In [None]:
!pip install evaluate
!pip install rouge_score

### Import Libraries

In [None]:
from transformers import AutoTokenizer, BartForConditionalGeneration
from datasets import load_dataset,load_from_disk
import torch
import numpy as np
import nltk
from nltk.tokenize import sent_tokenize

### Preprocessing Data

In [None]:
import os

In [None]:
base_path = os.getcwd()
absolute_path = os.path.join(base_path,r'text_to_sql_data')

In [None]:
dataset = load_from_disk(absolute_path,keep_in_memory=True)

### Model Checkpoint

In [None]:
model_checkpoint = "facebook/bart-large-cnn"

In [None]:
from transformers import AutoTokenizer
tokenizer = AutoTokenizer.from_pretrained(model_checkpoint)

In [None]:
inputs = tokenizer("I loved reading the Hunger Games!")
inputs

In [None]:
tokenizer.convert_ids_to_tokens(inputs.input_ids)

In [None]:
max_input_length = 512
max_target_length = 128
prefix1 = "sql_prompt: "

(Dataset entries)

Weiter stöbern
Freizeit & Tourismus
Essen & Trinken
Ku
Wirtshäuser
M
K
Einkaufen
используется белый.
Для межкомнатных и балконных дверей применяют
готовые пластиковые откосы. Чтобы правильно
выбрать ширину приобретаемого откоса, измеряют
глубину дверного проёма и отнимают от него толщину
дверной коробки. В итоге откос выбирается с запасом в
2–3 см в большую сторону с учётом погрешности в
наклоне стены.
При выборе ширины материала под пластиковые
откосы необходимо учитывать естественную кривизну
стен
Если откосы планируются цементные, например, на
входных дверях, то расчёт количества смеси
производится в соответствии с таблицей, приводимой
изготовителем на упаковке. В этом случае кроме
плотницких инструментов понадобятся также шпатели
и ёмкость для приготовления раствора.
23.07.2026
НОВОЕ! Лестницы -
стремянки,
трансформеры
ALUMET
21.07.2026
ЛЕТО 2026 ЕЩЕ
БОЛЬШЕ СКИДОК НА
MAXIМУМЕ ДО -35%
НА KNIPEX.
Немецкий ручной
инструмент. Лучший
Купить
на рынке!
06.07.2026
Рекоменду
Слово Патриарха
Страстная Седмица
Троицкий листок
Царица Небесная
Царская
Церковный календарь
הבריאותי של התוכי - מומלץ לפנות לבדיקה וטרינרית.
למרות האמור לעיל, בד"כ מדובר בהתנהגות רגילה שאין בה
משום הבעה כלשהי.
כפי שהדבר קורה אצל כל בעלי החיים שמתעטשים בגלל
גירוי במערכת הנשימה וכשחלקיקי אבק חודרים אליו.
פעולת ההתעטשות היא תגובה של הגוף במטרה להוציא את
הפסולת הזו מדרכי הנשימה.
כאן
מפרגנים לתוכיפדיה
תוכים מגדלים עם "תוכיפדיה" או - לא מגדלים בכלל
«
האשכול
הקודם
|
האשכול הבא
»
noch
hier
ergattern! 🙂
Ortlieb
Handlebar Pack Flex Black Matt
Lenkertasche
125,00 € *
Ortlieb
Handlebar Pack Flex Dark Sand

EXERCISE INSTRUCTIONS:
1/ Duplicate the records from their first line through the line containing "наклоне стены.", with both ends included.
2/ Pick up the BART text-to-SQL notebook where it stops, and write the next part of its code.
The notebook and the records have nothing to do with each other.

SOLVED TASKS:
1/
Weiter stöbern
Freizeit & Tourismus
Essen & Trinken
Ku
Wirtshäuser
M
K
Einkaufen
используется белый.
Для межкомнатных и балконных дверей применяют
готовые пластиковые откосы. Чтобы правильно
выбрать ширину приобретаемого откоса, измеряют
глубину дверного проёма и отнимают от него толщину
дверной коробки. В итоге откос выбирается с запасом в
2–3 см в большую сторону с учётом погрешности в
наклоне стены.

2/
prefix2 = " sql_context: "


def preprocess_function(examples):
    model_inputs = tokenizer([prefix1 + prompt+prefix2+context for prompt,context in zip(examples['sql_prompt'],examples['sql_context'])],
        max_length=max_input_length,
        truncation=True,
    )
    labels = tokenizer(
        examples['sql'], max_length=max_target_length, truncation=True
    )
    model_inputs["labels"] = labels["input_ids"]
    return model_inputs

In [None]:
tokenized_datasets = dataset.map(preprocess_function, batched=True)

### Metric

In [None]:
import evaluate

rouge_score = evaluate.load("rouge")

### Model

In [None]:
from transformers import AutoModelForSeq2SeqLM

model = AutoModelForSeq2SeqLM.from_pretrained(model_checkpoint)

In [None]:
model.generation_config.max_new_tokens = 128
model.generation_config.min_new_tokens = 5
model.config.max_new_tokens = 128
model.config.min_new_tokens = 5

In [None]:
print(model.config)

In [None]:
print(model.generation_config)

### Data Collator

In [None]:
from transformers import DataCollatorForSeq2Seq

data_collator = DataCollatorForSeq2Seq(tokenizer, model=model)

In [None]:
tokenized_datasets = tokenized_datasets.remove_columns(dataset["train"].column_names)

In [None]:
features = [tokenized_datasets["train"][i] for i in range(2)]
data_collator(features)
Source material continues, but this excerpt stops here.